Granted, the benefits are immediate.
• No commute
• More flexibility
• More autonomy

However, the costs accumulate silently.

• Fewer interactions
• Weaker social networks
• Greater isolation

The modern workplace may have been producing a valuable social good without anybody accounting for it. Now we are discovering what happens when that infrastructure disappears.

The lesson may not be that remote work is bad.The lesson may be that we have massively underestimated the biological importance of everyday human contact.

Flexibility is valuable but humans are still a social species, and Zoom was never designed to replace society.
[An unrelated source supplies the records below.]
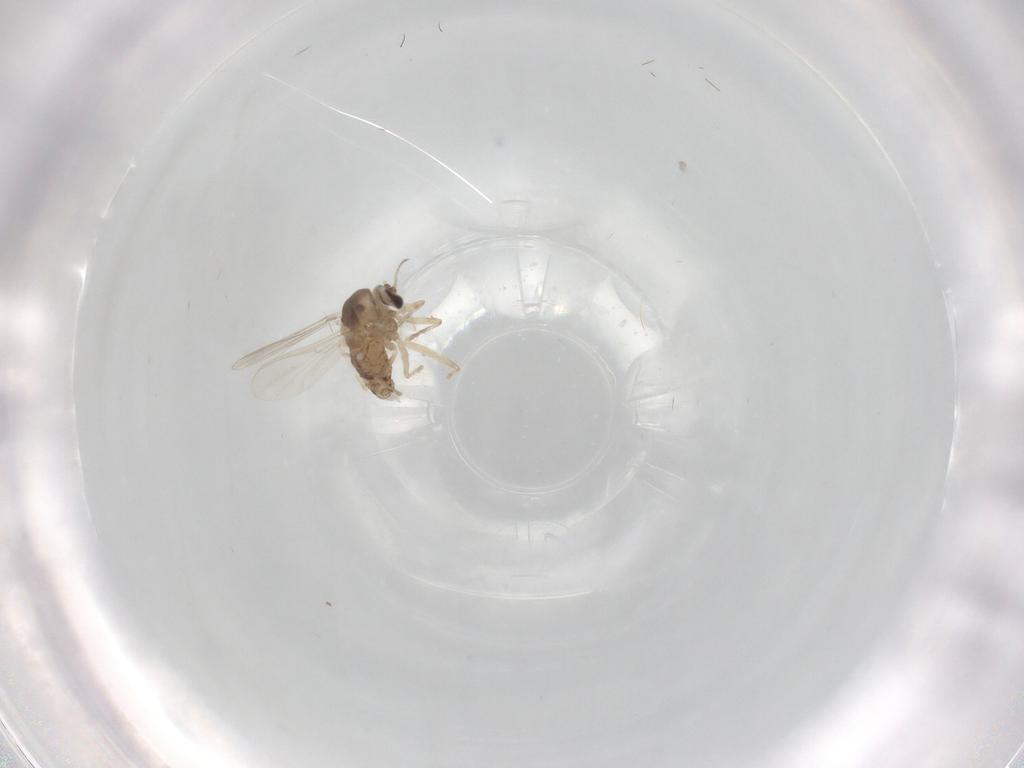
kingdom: Animalia
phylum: Arthropoda
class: Insecta
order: Diptera
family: Chironomidae
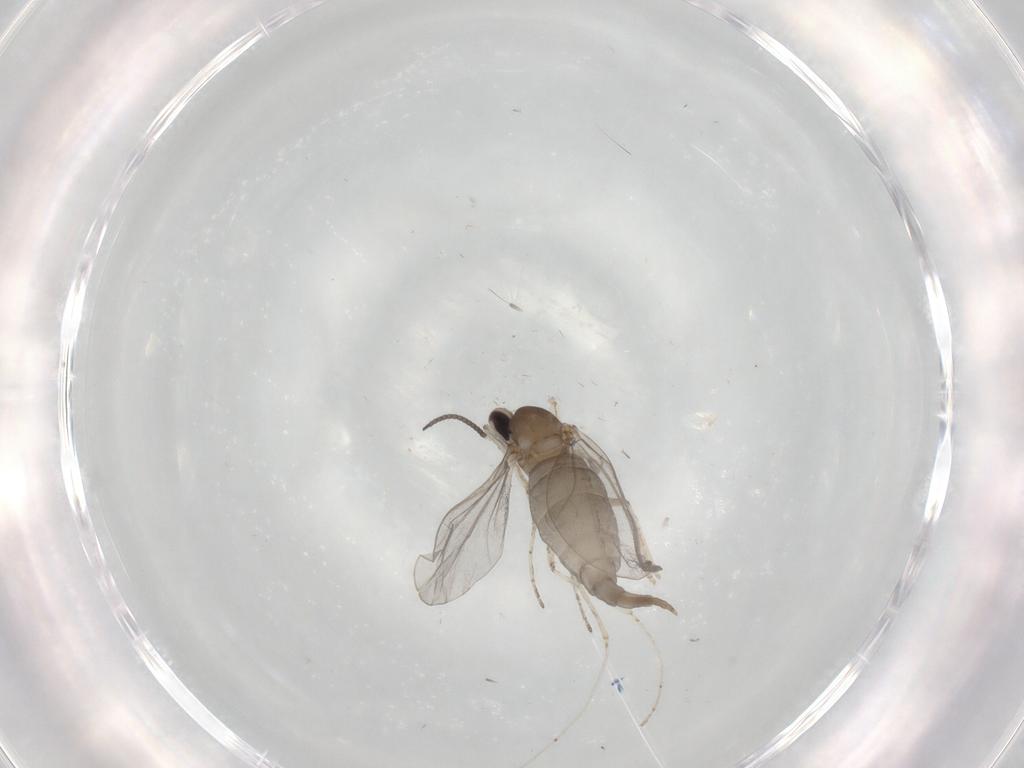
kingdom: Animalia
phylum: Arthropoda
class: Insecta
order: Diptera
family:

In an interesting side note, the study authors estimate that remote work may explain roughly one-third of the increase in mental distress observed in the study period, which is a surprisingly large population-level effect if confirmed by future work.

Dr. Cademartiri is the director of advanced cardiovascular imaging and photon-counting CT at the Scientific Institute for Research, Hospitalization, and Healthcare Synlab Diagnostic Network in Naples, Italy. He is also a consultant in advanced cardiovascular imaging at CDI/Centro Diagnostico Italiano in Milan, Italy.

References

  1. Emanuel N, Harrington E, Pallais A. Home alone: remote work, isolation, and mental health. Science. 2026 Jun 4;392(6802):eaec7671. doi: 10.1126/science.aec7671. Epub 2026 Jun 4.
  2. Zang E, O’Brien R. The lost social infrastructure of work. Science. 2026 Jun 4;392(6802):1025-1026. doi: 10.1126/science.aeh9559. Epub 2026 Jun 4.